# Akorn Boston butt



## mori55 (Sep 2, 2015)

I'm doing a 10lb Boston butt in a Akorn Kamado.  I'm figuring about 1.5 hours per pound @225 , is that about right ? I bought a tiptop temp controller and tried out all day Saturday and it really seems to lock the temp in. 
 Planning to start at 11 the night before to eat at 4 the next day. Is this about right. When should I foil ? 
 I'm really impressed so far with this Kamado style smoker so far.


----------



## chef jimmyj (Sep 4, 2015)

At 225°-250°F, I and many here plan on 2 hours per pound plus a 2 hour pad to cover the unexpected. If done early wrap in foil and towels and rest up to 5 hours in a small cooler. Most foil around 160-170°F, about 6-7 hours in depending on the meat. You can wrap in foil, plain or with your fav liquid or place the meat in a pan like a Dutch Oven, with liquid. There is no reason you can't move the foiled/panned meat to your oven. At 300-325, that Butt will finish in a lot less time than sitting in the smoker...Your choice...JJ


----------



## golfpro2301 (Sep 4, 2015)

Im with Jimmy. You will be at 2hr per lb at that temp. Foil if you want to around the 170* range. I like heavy bark so I dont foil but if there happens to be crazy long stall I will wrap her late and finish in oven at 300*


----------



## mori55 (Sep 4, 2015)

Well it's a 9lb butt. Also the is removed. So 18 hrs ?


----------



## mori55 (Sep 4, 2015)

Just a little nervous. Last time I smoked a  bone in shoulder that was 8lb in my electric mes and it was about 16 hr total. But I really want to try the Akron with the lump charcoal and wood chunks. I also got a tip top temp control that seems to work. 
 I would of gotten a bone in butt but that was all they had.


----------



## chef jimmyj (Sep 4, 2015)

It may go less, could go longer. The biggest issue is maintaining temp in the smoker. Remember, you can always do the cooler rest if done early...JJ


----------



## dirtsailor2003 (Sep 4, 2015)

Be forewarned that lump burns faster than briquettes. Be prepared to reload with more lump during the cook, even with a temp
Controller.


----------



## americanflannel (Sep 5, 2015)

In a properly sealed Akorn , you should easily be able to do that on one load of lump. (I've gone 20 hours on a BGE Large which is the same size, the secret to the Akorn is just making sure you are sealed up correctly) 

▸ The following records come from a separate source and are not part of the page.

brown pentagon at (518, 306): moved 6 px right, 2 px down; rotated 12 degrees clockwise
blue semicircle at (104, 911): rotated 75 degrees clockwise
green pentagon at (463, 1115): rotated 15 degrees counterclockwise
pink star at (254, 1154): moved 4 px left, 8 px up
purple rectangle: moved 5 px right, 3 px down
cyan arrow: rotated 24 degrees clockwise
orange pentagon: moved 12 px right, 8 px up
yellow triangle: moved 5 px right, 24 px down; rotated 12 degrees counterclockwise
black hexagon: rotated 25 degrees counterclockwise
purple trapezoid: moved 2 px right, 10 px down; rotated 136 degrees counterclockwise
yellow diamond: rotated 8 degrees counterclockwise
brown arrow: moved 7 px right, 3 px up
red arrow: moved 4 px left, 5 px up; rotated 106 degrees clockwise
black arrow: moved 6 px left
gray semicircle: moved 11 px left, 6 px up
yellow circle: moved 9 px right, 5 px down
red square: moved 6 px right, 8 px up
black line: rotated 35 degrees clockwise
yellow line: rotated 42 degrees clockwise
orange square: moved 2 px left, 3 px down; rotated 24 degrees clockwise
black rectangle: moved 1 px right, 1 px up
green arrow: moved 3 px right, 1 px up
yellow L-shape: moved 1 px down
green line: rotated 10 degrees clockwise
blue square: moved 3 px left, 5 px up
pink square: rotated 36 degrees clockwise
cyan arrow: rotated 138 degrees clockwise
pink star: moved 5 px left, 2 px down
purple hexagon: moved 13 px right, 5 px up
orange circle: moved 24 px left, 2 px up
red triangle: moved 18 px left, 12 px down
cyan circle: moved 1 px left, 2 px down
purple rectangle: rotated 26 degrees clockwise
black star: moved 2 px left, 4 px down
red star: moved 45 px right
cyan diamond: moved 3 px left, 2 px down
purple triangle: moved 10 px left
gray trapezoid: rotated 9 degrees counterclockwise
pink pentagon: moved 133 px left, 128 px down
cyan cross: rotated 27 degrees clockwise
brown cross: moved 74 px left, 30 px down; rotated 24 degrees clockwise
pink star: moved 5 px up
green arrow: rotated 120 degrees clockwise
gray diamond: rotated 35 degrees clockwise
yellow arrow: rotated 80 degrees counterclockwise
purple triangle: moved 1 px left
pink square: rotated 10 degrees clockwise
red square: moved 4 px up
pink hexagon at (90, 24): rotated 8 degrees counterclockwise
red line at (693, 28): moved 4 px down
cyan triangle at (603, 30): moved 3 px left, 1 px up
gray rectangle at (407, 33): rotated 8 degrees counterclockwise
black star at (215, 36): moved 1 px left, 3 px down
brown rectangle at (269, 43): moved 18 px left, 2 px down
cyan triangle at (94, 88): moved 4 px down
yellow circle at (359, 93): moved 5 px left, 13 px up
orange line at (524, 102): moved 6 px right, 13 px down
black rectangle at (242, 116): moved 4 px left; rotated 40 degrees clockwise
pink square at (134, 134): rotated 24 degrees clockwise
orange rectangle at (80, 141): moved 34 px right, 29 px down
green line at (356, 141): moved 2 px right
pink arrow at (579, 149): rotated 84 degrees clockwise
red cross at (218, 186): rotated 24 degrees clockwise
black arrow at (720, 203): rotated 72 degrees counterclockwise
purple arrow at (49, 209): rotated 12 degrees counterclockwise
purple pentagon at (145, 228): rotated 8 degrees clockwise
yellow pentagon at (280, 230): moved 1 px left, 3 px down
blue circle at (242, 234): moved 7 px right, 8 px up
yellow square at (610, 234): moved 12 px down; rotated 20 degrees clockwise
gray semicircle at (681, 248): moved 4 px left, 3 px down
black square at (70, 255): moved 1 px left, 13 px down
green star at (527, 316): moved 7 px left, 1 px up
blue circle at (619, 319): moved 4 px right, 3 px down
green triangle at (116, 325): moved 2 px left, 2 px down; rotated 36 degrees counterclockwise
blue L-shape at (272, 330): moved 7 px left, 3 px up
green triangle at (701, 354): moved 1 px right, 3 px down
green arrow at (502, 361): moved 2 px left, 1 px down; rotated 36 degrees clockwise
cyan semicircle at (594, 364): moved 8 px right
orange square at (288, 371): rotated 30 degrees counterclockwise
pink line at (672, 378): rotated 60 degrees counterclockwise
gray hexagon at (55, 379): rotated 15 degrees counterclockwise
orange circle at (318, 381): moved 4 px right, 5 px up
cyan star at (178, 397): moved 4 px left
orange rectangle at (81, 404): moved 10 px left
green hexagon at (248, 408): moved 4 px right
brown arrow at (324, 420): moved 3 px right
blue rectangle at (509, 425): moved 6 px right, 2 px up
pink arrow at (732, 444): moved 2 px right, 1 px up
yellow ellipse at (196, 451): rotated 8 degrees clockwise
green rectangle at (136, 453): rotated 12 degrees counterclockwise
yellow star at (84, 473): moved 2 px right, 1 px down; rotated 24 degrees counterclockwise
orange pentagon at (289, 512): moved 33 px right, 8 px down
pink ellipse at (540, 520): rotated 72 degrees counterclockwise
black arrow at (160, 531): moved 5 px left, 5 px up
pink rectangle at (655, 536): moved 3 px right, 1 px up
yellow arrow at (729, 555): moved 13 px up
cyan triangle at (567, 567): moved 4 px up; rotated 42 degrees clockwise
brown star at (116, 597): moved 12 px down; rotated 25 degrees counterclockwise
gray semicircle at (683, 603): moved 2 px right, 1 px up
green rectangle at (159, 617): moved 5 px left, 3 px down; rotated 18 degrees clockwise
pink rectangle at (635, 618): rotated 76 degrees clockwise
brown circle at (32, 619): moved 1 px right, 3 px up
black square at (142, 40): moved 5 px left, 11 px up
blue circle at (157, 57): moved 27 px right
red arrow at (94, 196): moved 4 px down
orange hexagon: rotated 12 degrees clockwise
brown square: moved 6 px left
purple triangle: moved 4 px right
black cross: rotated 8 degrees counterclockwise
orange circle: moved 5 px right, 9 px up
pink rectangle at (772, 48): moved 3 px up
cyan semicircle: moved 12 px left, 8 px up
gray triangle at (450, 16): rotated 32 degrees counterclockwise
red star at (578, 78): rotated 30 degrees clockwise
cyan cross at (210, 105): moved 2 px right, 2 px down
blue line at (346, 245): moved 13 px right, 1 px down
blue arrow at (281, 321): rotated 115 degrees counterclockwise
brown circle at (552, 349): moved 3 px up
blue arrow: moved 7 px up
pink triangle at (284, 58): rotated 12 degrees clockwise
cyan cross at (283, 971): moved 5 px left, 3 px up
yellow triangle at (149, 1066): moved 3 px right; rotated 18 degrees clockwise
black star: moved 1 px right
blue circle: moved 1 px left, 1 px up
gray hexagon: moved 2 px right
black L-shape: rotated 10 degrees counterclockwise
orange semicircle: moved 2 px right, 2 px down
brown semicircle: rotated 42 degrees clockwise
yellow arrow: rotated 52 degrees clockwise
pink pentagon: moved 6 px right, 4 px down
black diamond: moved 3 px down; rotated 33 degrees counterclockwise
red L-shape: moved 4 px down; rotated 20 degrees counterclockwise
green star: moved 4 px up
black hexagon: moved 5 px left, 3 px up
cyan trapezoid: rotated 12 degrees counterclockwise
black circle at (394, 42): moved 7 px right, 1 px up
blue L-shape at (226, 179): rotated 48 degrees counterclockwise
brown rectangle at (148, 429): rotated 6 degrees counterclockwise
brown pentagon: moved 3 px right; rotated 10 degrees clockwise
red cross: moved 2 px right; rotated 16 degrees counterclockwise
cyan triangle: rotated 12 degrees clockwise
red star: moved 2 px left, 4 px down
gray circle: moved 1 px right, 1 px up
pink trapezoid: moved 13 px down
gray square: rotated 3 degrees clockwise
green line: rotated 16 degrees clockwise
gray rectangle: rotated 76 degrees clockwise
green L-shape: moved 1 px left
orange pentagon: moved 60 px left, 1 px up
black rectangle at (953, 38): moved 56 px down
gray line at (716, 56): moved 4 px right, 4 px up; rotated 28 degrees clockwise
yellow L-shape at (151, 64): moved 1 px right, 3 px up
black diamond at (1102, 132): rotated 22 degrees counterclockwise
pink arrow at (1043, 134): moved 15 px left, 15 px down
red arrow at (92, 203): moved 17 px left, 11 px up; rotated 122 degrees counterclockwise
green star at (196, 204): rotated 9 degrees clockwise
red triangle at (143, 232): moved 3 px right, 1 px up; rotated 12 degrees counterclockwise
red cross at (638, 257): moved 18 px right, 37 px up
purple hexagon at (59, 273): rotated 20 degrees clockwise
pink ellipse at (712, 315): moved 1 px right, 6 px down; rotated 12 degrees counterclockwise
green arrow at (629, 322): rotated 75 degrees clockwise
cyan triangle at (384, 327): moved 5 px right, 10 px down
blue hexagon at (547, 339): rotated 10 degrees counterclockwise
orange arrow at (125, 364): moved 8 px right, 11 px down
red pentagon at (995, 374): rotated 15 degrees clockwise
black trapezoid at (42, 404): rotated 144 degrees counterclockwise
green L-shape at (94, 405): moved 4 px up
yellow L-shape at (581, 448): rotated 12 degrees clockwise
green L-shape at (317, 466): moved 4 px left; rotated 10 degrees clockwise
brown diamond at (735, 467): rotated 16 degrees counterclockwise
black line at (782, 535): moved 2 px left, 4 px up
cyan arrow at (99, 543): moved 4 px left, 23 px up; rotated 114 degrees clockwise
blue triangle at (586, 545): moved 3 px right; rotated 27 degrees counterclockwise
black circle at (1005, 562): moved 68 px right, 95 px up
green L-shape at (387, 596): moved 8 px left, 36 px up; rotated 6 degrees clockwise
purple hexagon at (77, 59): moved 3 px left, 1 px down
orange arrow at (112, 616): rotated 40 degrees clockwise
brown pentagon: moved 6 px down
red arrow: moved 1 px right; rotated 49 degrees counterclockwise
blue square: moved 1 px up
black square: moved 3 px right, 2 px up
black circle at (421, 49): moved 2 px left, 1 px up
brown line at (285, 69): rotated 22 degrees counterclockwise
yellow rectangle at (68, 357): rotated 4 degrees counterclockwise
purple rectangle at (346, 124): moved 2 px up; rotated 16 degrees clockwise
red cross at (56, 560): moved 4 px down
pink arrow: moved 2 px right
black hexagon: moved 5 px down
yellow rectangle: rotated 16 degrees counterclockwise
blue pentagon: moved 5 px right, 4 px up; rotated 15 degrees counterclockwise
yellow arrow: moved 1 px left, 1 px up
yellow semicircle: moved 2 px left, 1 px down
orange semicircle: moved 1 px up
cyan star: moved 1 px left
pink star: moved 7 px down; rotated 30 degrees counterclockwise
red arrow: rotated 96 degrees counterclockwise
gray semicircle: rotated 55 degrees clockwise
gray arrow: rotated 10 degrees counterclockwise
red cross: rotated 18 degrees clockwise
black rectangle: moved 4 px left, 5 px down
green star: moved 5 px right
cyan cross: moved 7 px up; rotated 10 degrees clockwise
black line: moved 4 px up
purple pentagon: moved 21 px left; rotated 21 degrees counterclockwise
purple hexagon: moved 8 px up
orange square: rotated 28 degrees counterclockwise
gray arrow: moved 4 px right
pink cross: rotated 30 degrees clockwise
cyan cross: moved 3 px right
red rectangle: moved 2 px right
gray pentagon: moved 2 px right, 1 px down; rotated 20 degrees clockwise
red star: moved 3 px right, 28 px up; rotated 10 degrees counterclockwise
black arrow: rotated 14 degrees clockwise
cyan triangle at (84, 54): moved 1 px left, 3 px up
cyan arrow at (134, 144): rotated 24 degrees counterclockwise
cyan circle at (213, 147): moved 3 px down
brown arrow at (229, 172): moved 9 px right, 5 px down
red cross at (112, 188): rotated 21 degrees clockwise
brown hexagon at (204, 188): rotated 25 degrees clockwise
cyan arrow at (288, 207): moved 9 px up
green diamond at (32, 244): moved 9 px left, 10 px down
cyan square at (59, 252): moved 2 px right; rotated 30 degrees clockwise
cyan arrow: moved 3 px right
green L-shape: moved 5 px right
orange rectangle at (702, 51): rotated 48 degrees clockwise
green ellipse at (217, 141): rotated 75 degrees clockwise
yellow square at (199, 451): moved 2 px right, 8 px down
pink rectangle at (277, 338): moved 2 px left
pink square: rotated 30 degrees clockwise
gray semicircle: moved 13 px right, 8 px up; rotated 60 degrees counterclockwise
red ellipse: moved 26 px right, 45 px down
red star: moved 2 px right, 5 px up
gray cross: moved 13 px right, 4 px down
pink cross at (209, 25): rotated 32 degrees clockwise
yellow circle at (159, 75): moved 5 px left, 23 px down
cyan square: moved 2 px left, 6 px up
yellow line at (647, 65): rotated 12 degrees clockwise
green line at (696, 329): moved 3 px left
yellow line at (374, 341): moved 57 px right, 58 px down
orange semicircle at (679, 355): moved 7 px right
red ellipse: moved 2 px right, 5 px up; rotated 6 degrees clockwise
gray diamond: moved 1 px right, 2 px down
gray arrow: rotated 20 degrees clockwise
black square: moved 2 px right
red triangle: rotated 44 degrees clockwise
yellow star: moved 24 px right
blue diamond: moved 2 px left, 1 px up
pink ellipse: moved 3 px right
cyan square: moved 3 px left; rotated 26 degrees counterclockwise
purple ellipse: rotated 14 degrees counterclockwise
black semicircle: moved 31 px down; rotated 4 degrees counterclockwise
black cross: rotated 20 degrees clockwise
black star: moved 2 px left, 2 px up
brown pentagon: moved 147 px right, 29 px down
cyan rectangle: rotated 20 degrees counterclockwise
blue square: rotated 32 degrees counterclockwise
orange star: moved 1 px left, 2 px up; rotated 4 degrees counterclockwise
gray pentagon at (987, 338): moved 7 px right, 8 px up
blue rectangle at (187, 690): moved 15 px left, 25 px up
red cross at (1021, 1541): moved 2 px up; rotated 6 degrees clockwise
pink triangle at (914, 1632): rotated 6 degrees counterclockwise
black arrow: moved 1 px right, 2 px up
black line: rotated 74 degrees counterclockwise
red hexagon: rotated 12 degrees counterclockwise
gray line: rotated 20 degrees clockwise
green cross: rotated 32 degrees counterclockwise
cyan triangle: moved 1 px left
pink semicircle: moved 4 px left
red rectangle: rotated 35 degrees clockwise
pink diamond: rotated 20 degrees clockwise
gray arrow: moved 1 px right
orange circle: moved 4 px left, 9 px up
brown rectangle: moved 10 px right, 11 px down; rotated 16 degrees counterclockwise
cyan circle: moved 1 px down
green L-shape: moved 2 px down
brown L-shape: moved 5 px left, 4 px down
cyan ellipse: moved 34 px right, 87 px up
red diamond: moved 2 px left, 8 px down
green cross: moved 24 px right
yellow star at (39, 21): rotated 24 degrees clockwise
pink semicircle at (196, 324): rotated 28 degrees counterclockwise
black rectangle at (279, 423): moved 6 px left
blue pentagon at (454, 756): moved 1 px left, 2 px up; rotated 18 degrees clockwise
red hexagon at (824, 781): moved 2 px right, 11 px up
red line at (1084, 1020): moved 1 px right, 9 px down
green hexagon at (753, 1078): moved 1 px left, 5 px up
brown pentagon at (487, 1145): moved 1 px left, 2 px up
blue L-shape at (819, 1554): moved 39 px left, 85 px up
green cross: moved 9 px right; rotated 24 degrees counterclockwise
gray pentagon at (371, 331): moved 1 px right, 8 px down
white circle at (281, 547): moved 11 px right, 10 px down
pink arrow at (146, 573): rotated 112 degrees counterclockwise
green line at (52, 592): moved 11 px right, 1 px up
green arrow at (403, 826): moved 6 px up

Below 250 you are looking at 2 hours per pound, remember to set up for indirect!


----------



## mori55 (Sep 5, 2015)

I'm into 15hrs and hit the stall at 195. Hasn't burned much lump at all. It's amazing how little it burns. 
  Last night I did the temp chasing thing , need to just leave it alone !!! That's what I learned last night ! Finally stopped screwing with It and it settled at 235. I haven't foiled it. May just run up to 205 then put in a tin pan and cover with foil for a he or two. Does that sound good ?


----------



## golfpro2301 (Sep 5, 2015)

I would pull at 200 as temp will rise a little while resting


----------



## boxmaster (Sep 18, 2015)

I have an Akorn  ....  for a butt i cook about 250-275°F to 160°F, foil, then on the gasser 'till 205F,  unfoil for 45 minutes to an hour to stiffen up the bark, if desired! Rest an hour or so and pull!


----------



## mori55 (Sep 19, 2015)

Why not just finish cooking in the alien?


----------



## boxmaster (Sep 20, 2015)

Coal cost $1#    last propane fill for 20# tank was $6  so ....


----------